To enable the high data rates required for next generation wireless systems, orthogonal frequency division multiple access (OFDMA) technology has become popular. In an OFDMA network, each macrocell mobile station (mMS) is synchronized with a macrocell base station (mBS) such that the mobile stations stagger their transmission times so that all uplink symbols arrive at the macrocell base station simultaneously. To provide this synchronized transmission, the mobile stations time their transmissions according to their range from the base station. The mobile stations at the outer edge of the macrocell start their transmission first whereas mobile stations closer to the base station will transmit in a delayed fashion with regard to the outlying mobile stations. In this fashion, the transmissions from the variously-distributed mobile stations arrive simultaneously at the base station.
This staggered transmission by mobile stations in an OFDMA (or OFDM) network presents challenges to the incorporation of femtocell networks within the macrocellular network. In that regard, femtocell networks are one of the promising technologies for next generation wireless communication systems. They satisfy the demand for higher data rates, reduce the costs of service providers, enable better in-door coverage, and reduce the load on macrocellular networks. But the macrocell mobile stations do not synchronize their transmissions with regard to a femtocell base station (fBS) but instead to the macrocell base station as discussed above. Thus, whereas the macrocell mobile stations' uplink transmissions are received synchronously at the macrocell base station, these same transmissions will arrive asynchronously at the femtocell base station. The femtocell network may operate on a dedicated channel to avoid co-channel interference from the macrocell data traffic. But the difference between the arrival times of the uplink signals at the femtocell base station can introduce inter-carrier-interference (ICI) with respect to OFDMA signaling parameters such as the cyclic prefix (CP) length. The sub-carriers carrying the macrocell traffic will thus interfere with the femtocell sub-carriers even though the femtocell network operates on a dedicated channel.
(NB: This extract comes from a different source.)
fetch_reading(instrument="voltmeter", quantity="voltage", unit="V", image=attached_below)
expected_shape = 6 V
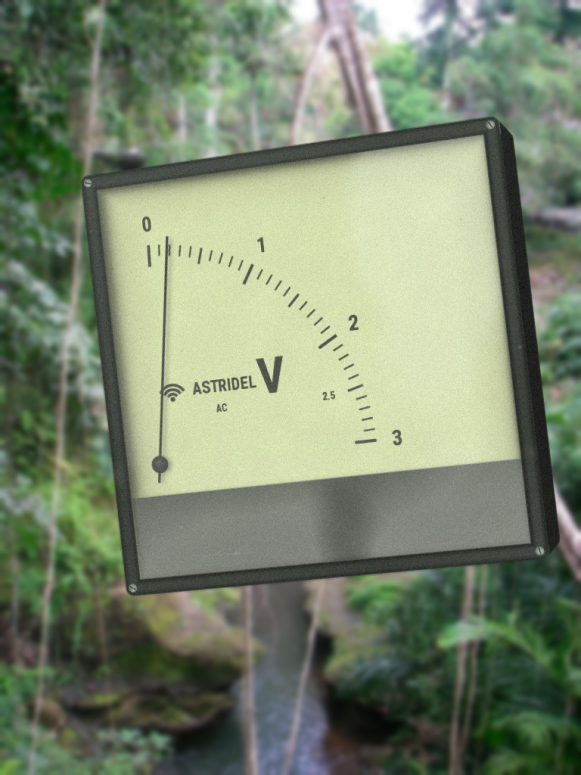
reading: 0.2 V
The statistics for this asynchronous reception at the femtocell base station depends on a location of the femtocell base station within the macrocell and the distribution of the macrocell mobile stations within the macrocell. FIG. 1 illustrates an example femtocell-containing macrocell scenario. A macrocell mobile station 120 is relatively close to a femtocell base station 150 whereas a macrocell mobile station 160 is relatively farther away from femtocell base station 150. Femtocell base station 150 may be assumed to be synchronized to the first arriving mobile station uplink signal, which in FIG. 1 would correspond to the uplink transmission from mobile station 120. If the remaining mobile stations are arrayed in the macrocell relatively close to mobile station 120, the arrival times for the uplink transmissions from these remaining mobile stations may be captured within the CP length of the femtocell signal, thereby limiting inter-carrier interference (ICI) at the femtocell base station. However, if the femtocell base station is deployed near the macrocell edge, variance of the macrocell mobile station uplink signal arrival times at the femtocell base station will be larger depending on the location of the macrocell mobile stations within the macrocell. For example, the range between macrocell mobile station 160 and the femtocell base station may be such that the uplink signals from station 160 arrive at the femtocell base station with a delay that exceeds the CP length, which causes ICI at the femtocell base station.
Accordingly, there is a need in the art for ICI mitigation techniques for dedicated channel femtocell networks.